2. OSM (other staff member) #6, dietary aide failed to keep his fingers from touching the food surface of plates while serving the resident's lunch in the dining room.
On 03/26/19 at approximately 12:10 p.m., an observation of lunch being served to the residents was conducted in the facility's dining room. Observations during the meal service revealed OSM (other staff member) #6, dietary aide served five residents their lunch. Four residents received dinner plates containing several food items and one resident received a bowl of fruit and a bowl of cottage cheese. Further observation of OSM # 6's service revealed that after removing the plastic covering over each plate, OSM # 6 picked up the plate from the serving tray by placing his thumbs on the food surface portion of each plate and bowl he served.
On 03/27/19 at approximately 10:23 a.m., an interview was conducted with OSM (other staff member) # 6, dietary aide. When asked to describe his responsibilities, OSM # 6 stated, I serve the residents in the dining room. I take the resident's orders for what they want to eat, take the lid off the plate, take the plate off the tray and place it in front of them. When asked where he places his fingers when serving a plate of food for the resident, OSM # 6 stated, Under the plate not on the edge. When informed of the observation on 03/26/19 during the lunch meal, OSM # 6 stated, It was my mistake I was in a hurry.
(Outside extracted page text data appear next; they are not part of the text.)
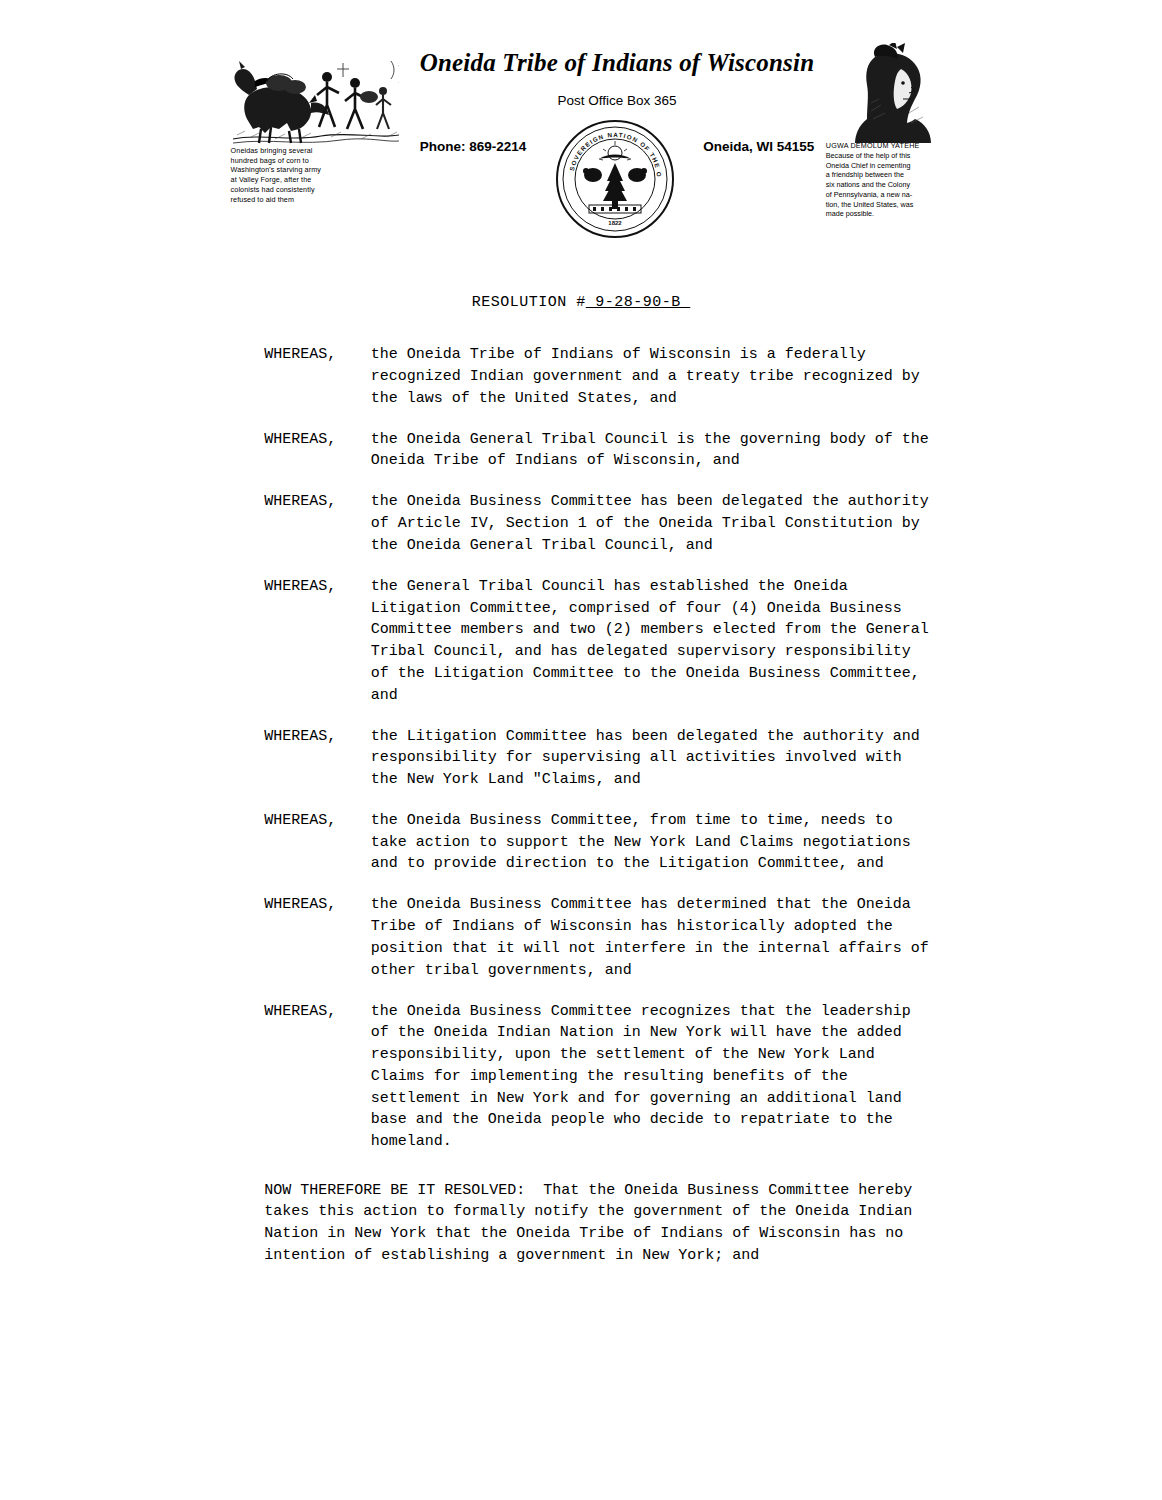Oneidas bringing several
hundred bags of corn to
Washington's starving army
at Valley Forge, after the
colonists had consistently
refused to aid them
Oneida Tribe of Indians of Wisconsin
Post Office Box 365
Phone: 869-2214
SOVEREIGN NATION OF THE ONEIDA 1822
Oneida, WI 54155
UGWA DEMOLUM YATEHE
Because of the help of this
Oneida Chief in cementing
a friendship between the
six nations and the Colony
of Pennsylvania, a new na-
tion, the United States, was
made possible.
RESOLUTION # 9-28-90-B
WHEREAS,
the Oneida Tribe of Indians of Wisconsin is a federally recognized Indian government and a treaty tribe recognized by the laws of the United States, and
WHEREAS,
the Oneida General Tribal Council is the governing body of the Oneida Tribe of Indians of Wisconsin, and
WHEREAS,
the Oneida Business Committee has been delegated the authority of Article IV, Section 1 of the Oneida Tribal Constitution by the Oneida General Tribal Council, and
WHEREAS,
the General Tribal Council has established the Oneida Litigation Committee, comprised of four (4) Oneida Business Committee members and two (2) members elected from the General Tribal Council, and has delegated supervisory responsibility of the Litigation Committee to the Oneida Business Committee, and
WHEREAS,
the Litigation Committee has been delegated the authority and responsibility for supervising all activities involved with the New York Land "Claims, and
WHEREAS,
the Oneida Business Committee, from time to time, needs to take action to support the New York Land Claims negotiations and to provide direction to the Litigation Committee, and
WHEREAS,
the Oneida Business Committee has determined that the Oneida Tribe of Indians of Wisconsin has historically adopted the position that it will not interfere in the internal affairs of other tribal governments, and
WHEREAS,
the Oneida Business Committee recognizes that the leadership of the Oneida Indian Nation in New York will have the added responsibility, upon the settlement of the New York Land Claims for implementing the resulting benefits of the settlement in New York and for governing an additional land base and the Oneida people who decide to repatriate to the homeland.
NOW THEREFORE BE IT RESOLVED: That the Oneida Business Committee hereby takes this action to formally notify the government of the Oneida Indian Nation in New York that the Oneida Tribe of Indians of Wisconsin has no intention of establishing a government in New York; and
On 03/27/19 at approximately 10:41 a.m., an interview was conducted with OSM (other staff member) #1, dietary manager. When asked how a resident's plate of food should be handled when it is served, OSM # 1 stated, The hands and fingers should not be on the eating surface of the plate.
On 03/27/19 at approximately 5:25 p.m., ASM (administrative staff member) # 1, administrator, was made aware of the above findings.
No further information was provided prior to exit.